A possibilidade de governar por duodécimos, para além de precisar da mudança de posição do Presidente da República, que, nestas situações, tem optado por ouvir os eleitores marcando eleições, seria muito difícil de garantir no actual quadro face aos compromissos assumidos, designadamente com os programas plurianuais com financiamentos comunitários mas que exigem comparticipações nacionais.
Assim e tendo em conta que Pedro Nuno Santos avisou, logo na noite das eleições, que o PS seria oposição e que não suportaria um governo do PSD com um programa com base no programa eleitoral da AD, de cujas principais propostas discorda, pelo que não aprovaria o Orçamento de Estado para 2025, e acreditando que Luís Montenegro não é irresponsável, a confiança que revela só pode ser fruto do apoio do Chega, o que volta a colocar-se na ordem do dia.

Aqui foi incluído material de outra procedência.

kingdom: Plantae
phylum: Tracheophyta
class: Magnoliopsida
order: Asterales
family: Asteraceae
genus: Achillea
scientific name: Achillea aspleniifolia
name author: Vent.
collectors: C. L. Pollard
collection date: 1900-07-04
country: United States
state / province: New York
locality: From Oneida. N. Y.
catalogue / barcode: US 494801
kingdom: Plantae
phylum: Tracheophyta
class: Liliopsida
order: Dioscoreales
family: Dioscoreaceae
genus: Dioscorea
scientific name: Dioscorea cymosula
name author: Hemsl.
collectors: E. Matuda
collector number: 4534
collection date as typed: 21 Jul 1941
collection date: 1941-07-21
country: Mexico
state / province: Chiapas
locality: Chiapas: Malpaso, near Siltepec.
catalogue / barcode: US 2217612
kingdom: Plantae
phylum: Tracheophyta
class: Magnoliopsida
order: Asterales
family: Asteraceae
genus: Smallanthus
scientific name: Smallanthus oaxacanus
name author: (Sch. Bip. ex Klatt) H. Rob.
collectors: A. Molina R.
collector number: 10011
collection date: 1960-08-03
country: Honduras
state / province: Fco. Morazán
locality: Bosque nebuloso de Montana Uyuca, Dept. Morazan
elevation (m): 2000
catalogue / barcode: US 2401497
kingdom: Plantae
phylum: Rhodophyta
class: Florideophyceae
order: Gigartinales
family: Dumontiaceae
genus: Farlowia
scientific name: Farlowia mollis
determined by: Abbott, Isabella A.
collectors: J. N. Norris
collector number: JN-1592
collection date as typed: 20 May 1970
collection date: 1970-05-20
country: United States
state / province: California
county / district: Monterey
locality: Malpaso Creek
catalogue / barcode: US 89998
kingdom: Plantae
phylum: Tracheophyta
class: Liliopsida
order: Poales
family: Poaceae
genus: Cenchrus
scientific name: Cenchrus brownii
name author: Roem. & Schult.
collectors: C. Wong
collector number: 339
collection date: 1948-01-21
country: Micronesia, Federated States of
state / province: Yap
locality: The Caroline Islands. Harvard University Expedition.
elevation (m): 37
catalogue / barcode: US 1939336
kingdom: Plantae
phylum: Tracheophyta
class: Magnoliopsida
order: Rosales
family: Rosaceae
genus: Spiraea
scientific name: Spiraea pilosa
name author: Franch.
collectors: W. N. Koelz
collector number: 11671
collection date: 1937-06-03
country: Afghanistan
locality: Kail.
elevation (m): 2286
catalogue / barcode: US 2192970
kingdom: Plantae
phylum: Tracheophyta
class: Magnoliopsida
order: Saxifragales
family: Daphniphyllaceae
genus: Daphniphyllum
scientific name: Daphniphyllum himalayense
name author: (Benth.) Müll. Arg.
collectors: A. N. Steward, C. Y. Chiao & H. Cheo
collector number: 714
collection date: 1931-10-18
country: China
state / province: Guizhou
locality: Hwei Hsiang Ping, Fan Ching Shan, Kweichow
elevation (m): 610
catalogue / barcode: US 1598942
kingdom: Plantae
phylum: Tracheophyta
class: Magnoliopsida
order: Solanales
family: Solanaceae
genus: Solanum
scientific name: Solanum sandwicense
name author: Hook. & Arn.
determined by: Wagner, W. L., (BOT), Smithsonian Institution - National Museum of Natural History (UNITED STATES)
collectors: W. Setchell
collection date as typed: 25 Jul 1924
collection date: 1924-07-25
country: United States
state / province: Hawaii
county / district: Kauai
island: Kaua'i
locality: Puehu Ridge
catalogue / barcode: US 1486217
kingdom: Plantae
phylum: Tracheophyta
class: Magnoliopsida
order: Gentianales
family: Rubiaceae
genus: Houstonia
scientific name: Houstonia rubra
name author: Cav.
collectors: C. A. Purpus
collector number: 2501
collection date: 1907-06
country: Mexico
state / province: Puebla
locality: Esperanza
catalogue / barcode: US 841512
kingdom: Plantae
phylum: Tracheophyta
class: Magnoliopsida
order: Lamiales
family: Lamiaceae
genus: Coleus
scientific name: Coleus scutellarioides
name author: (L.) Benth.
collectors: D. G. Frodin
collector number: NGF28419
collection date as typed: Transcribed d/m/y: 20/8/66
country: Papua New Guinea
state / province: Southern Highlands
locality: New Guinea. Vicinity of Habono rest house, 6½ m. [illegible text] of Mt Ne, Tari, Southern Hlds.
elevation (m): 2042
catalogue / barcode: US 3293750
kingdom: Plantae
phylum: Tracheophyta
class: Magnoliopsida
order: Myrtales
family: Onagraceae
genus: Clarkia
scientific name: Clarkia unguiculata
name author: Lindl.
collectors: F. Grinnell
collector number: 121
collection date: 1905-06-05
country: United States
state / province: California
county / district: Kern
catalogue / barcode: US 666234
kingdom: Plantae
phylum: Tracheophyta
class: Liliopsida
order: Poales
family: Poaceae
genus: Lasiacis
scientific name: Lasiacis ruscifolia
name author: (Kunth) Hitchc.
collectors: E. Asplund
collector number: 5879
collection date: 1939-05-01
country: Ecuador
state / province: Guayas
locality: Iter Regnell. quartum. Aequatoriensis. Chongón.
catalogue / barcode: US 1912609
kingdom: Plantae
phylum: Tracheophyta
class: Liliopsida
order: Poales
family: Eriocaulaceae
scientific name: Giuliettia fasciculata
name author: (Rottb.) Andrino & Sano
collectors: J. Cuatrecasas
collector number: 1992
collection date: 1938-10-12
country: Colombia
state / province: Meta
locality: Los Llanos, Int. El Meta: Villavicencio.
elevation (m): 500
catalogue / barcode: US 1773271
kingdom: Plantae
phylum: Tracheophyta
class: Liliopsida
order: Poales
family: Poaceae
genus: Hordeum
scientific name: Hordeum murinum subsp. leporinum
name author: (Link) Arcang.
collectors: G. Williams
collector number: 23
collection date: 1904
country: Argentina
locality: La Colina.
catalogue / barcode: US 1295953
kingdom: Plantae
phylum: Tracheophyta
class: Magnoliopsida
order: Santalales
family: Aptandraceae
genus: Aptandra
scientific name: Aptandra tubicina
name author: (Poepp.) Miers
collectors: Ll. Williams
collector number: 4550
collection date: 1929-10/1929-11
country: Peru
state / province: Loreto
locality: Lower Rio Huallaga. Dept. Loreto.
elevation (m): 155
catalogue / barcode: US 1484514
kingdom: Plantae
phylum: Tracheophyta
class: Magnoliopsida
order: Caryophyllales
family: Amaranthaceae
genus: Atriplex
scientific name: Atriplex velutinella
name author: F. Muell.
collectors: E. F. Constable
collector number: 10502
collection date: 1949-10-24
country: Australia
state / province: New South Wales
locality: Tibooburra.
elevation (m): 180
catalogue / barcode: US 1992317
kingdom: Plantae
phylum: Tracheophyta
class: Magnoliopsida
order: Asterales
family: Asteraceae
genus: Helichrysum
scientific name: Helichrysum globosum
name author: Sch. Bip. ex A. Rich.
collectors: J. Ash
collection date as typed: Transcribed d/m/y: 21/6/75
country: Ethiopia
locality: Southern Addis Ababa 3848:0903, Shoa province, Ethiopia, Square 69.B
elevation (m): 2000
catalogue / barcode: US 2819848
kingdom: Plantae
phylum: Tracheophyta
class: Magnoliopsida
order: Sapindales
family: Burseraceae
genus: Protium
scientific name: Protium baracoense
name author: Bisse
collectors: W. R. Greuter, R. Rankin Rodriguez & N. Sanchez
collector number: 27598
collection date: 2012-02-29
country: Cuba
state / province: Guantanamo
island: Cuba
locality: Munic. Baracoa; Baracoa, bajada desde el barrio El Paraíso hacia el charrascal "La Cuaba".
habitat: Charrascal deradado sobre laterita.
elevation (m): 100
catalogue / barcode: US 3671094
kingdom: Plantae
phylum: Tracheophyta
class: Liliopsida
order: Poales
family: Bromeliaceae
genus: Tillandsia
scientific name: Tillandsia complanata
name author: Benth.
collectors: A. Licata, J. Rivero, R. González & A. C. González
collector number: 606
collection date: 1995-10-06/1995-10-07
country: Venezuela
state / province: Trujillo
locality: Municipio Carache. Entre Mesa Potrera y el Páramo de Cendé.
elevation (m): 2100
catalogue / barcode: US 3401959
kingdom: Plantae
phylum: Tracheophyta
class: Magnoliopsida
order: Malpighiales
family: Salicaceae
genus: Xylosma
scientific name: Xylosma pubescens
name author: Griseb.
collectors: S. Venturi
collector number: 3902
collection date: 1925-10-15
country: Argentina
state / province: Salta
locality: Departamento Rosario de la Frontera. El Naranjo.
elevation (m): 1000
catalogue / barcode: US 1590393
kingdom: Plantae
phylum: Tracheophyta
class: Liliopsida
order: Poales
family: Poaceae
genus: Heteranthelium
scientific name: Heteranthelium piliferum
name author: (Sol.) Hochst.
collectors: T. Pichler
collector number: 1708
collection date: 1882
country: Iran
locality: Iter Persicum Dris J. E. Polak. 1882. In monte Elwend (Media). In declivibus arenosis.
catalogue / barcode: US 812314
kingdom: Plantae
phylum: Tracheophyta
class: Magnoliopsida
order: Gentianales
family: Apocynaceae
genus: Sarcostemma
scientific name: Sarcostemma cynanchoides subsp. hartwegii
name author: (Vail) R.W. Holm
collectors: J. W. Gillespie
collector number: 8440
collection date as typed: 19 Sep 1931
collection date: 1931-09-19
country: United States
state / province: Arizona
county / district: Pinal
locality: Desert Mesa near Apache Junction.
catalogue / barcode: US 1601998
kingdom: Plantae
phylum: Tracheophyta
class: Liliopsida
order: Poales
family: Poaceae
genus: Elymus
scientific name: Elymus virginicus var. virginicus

Apesar do silêncio mantido por Luís Montenegro relativamente ao Chega, as várias e cada vez mais frequentes declarações de responsáveis do PSD de normalização das relações e da cooperação com aquele partido, parecem indiciar isso mesmo.
Embora o PS tenha manifestado, por várias vezes, disponibilidade para acordar as condições de aprovação imediata de algumas medidas, designadamente a valorização das carreiras da função pública, bem como a de um eventual orçamento rectificativo, Luís Montenegro só reagiu depois de receber uma proposta escrita, parecendo, com o seu silêncio, não contar com o PS para se manter no governo.
A posição do Chega na votação, esta semana, do Programa do Governo na Assembleia da República, que conta à partida com a abstenção do PS anunciada pelo seu líder logo na noite das eleições, talvez ajude a clarificar o que se vai passar nos tempos mais próximos, pelas leituras políticas que vai permitir fazer. Vamos ver até onde vai a sua oposição e se vai recusar a apoiar o PSD nas medidas mais decisivas do governo e na Assembleia da República, acusando-o de ter escolhido o PS para parceiro para manter o bloco central de interesses, como tem feito até agora.